2023-Déc | L’affaire Rached Jaïdane, un nouveau tournant dans une longue quête de justice



Cela fait maintenant 30 ans que la vie de Rached Jaïdane a basculé. En 1993, alors qu’il travaille comme enseignant à l’université en France, Rached Jaïdane se rend en Tunisie pour assister au mariage de sa sœur. Ce qui doit être un évènement heureux se transforme en cauchemar lorsque le 29 juillet, des agents de la Sûreté de l’Etat l’interpellent à son domicile, sans mandat. S’ensuivent 38 jours de détention au secret et de torture au ministère de l’Intérieur, sous la supervision directe de hauts responsables du régime sécuritaire de Ben Ali. Rached Jaïdane est interrogé sur ses liens présumés avec un responsable du parti islamiste Ennahda vivant en exil en France. Il finit par signer des aveux sans même les lire. Il est ensuite jugé en 45 minutes et condamné à 26 ans d’emprisonnement. Il n’en sortira qu’après 13 années de tortures et mauvais traitements.

« J’ai le souffle pour aller jusqu’au bout »

Rached Jaïdane continue de souffrir des nombreuses séquelles physiques et psychologiques résultant des violations qu’il a subies. Malgré le traumatisme, il fait preuve d’une résilience exemplaire et témoigne d’une volonté inextinguible d’obtenir justice pour lui, pour sa famille, pour le peuple tunisien.

A l’époque où Rached Jaïdane subissait tortures et mauvais traitements, il était illusoire d’imaginer obtenir une quelconque forme de justice contre un système sécuritaire parfaitement protégé. Ce n’est qu’aux lendemains de la révolution qu’il peut enfin porter plainte. Devant la justice pénale régulière d’abord. Sans succès, car en 2015, après une enquête judiciaire prometteuse, il se voit opposer la prescription des faits. Le tribunal relève en effet que la torture n’était pas criminalisée dans le code pénal dans les années 1990, malgré la ratification par l’État tunisien de la Convention contre la torture en 1988, à travers laquelle il s’est engagé à criminaliser la torture. En raison de ce manquement de la Tunisie à un engagement international, les sévices indescriptibles que Rached Jaïdane a subis sont qualifiés de simple délit de violence, passible d’un maximum de cinq ans d’emprisonnement.

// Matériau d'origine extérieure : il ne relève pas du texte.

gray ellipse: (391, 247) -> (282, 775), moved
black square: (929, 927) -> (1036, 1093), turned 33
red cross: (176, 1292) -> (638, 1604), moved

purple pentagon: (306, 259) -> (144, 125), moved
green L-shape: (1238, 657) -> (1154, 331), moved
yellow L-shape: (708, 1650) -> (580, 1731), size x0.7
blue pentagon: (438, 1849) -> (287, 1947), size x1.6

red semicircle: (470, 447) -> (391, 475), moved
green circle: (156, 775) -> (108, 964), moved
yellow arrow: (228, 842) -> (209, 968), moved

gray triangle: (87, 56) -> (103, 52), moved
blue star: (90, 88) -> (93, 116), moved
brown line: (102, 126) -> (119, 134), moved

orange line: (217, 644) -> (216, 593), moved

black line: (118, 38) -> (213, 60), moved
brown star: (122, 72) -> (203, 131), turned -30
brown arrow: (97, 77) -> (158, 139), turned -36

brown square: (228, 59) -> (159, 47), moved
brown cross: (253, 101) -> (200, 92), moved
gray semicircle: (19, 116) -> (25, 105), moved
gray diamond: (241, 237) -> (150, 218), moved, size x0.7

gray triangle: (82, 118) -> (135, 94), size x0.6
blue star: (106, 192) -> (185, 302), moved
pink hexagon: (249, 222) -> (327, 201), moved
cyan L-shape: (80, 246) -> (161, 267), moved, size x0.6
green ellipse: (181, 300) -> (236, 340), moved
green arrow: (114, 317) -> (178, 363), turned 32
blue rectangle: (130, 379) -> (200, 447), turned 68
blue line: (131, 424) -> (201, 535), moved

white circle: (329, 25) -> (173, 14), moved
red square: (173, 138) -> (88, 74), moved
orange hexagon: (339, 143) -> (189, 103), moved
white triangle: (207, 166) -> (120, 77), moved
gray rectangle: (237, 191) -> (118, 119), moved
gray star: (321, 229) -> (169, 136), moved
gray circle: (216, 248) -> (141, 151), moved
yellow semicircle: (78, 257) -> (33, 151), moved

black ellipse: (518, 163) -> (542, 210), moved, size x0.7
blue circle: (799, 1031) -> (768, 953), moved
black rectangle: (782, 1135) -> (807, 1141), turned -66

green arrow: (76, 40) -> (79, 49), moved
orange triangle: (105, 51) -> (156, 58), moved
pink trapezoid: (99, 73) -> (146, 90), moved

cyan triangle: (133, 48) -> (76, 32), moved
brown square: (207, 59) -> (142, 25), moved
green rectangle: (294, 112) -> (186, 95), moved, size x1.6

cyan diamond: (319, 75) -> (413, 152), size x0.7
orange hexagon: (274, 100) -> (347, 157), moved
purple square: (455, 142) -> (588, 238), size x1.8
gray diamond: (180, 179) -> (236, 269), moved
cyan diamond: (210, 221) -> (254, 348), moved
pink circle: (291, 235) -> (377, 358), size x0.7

Les tortionnaires repartent libres…

Rached Jaïdane saisi alors le Comité contre la torture des Nations unies qui, en 2017, condamne la Tunisie pour les sévices qui lui ont été infligés et accuse l’Etat d’avoir violé la Convention contre la torture en laissant ces faits impunis. Le Comité ordonne à l’État de rendre justice à Rached Jaïdane. Cette décision est contraignante et le Comité s’informe régulièrement de sa mise en œuvre.

En parallèle de cette procédure internationale, Rached Jaïdane se tourne vers la justice transitionnelle. Son dossier est un de ceux que l’Instance Vérité et Dignité a renvoyés pour jugement devant la chambre spécialisée de Tunis. Le procès s’ouvre en octobre 2018. Cinq ans et 22 audiences plus tard, la chambre n’a toujours pas rendu de verdict, bien que l’affaire soit prête à être plaidée.

Quand on lui demande si, face aux obstacles auxquels il est confronté, il est tenté de baisser les bras, Rached Jaïdane répond invariablement : « J’ai le souffle pour aller jusqu’au bout ; je le fais pour la jeunesse tunisienne ».

« La torture est une responsabilité de l’État avant tout »

Face aux atermoiements de la justice pénale, Rached Jaïdane se tourne à présent vers la justice administrative. Avec le soutien de son avocate, Me Faten Abassi, mandatée par SANAD Elhaq, il vient de déposer deux requêtes mettant en cause la responsabilité de l’État tunisien : l’une pour les tortures, mauvais traitements et détention arbitraire subies de son arrestation en août 1993 à sa libération, 13 ans plus tard ; l’autre pour le déni de justice qu’il subit depuis lors, malgré tous ses efforts pour obtenir la condamnation de ses agresseurs et une réparation pour ce qu’il a enduré.

« La torture est une responsabilité de l’État avant tout », rappelle Me Abassi. « Il est du devoir de l’État de protéger toute personne de la torture exercée par ses agents en vertu de leurs prérogatives. La condamnation pénale des tortionnaires est cruciale mais la responsabilisation de l’État l’est tout autant s’il fait preuve d’inertie et de défaillances. Il n’y a qu’en tenant l’État tunisien responsable pour les graves violations exercées par ses agents, que les autorités vont prendre conscience de la nécessité urgente d’éradiquer le phénomène tortionnaire ».